Au lancement du projet, François Gabart, novice dans ce rôle de chef d’entreprise, a fait appel aux services de la société Map & Match pour l’accompagner sur ces questions de management. “Il a toujours le souhait d’être dans le partage et le collaboratif, explique Margaux Grisard, PDG et co-fondatrice de l’entreprise, c’est important pour lui que ceux qui travaillent avec lui trouvent du plaisir dans ce qu’ils font ensemble“. Une démarche efficace lors de la construction du trimaran Macif, comme l’explique Philippe Facque, directeur général de CDK Technologies : “Ils ont une équipe avec des ingénieurs qui ont des idées tout le temps, cela permet de créer un vrai échange qui tire tout le monde vers le haut, ce n’est pas le chantier d’un côté et l’équipe de l’autre.”

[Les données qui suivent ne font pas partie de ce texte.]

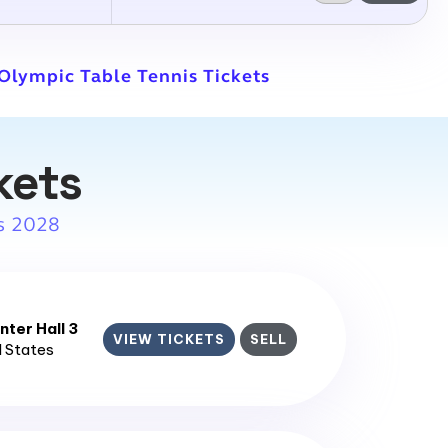
 Olympic Table Tennis Tickets
kets
s 2028
ter Hall 3
VIEW TICKETS
SELL
d States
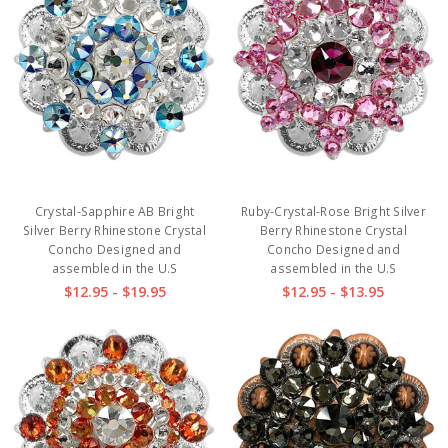
Crystal-Sapphire AB Bright
Ruby-Crystal-Rose Bright Silver
Silver Berry Rhinestone Crystal
Berry Rhinestone Crystal
Concho Designed and
Concho Designed and
assembled in the U.S
assembled in the U.S
$12.95 - $19.95
$12.95 - $13.95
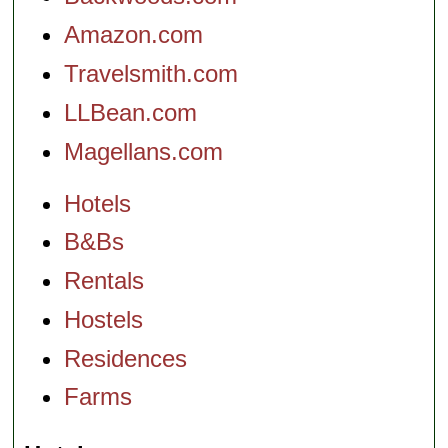
Amazon.com
Travelsmith.com
LLBean.com
Magellans.com
Hotels
B&Bs
Rentals
Hostels
Residences
Farms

Une véritable bande, qui n’a pas connu beaucoup de départs jusqu’ici. Directeur des Activités Mer chez Macif, Jean-Bernard Le Boucher souligne : “François ne sait pas travailler avec une équipe qui n’est pas proche de lui. Ce ne sont pas pour autant forcément des gens qui lui ressemblent, parce qu’il a besoin de profils complémentaires”. Une méthode plutôt efficace jusqu’ici.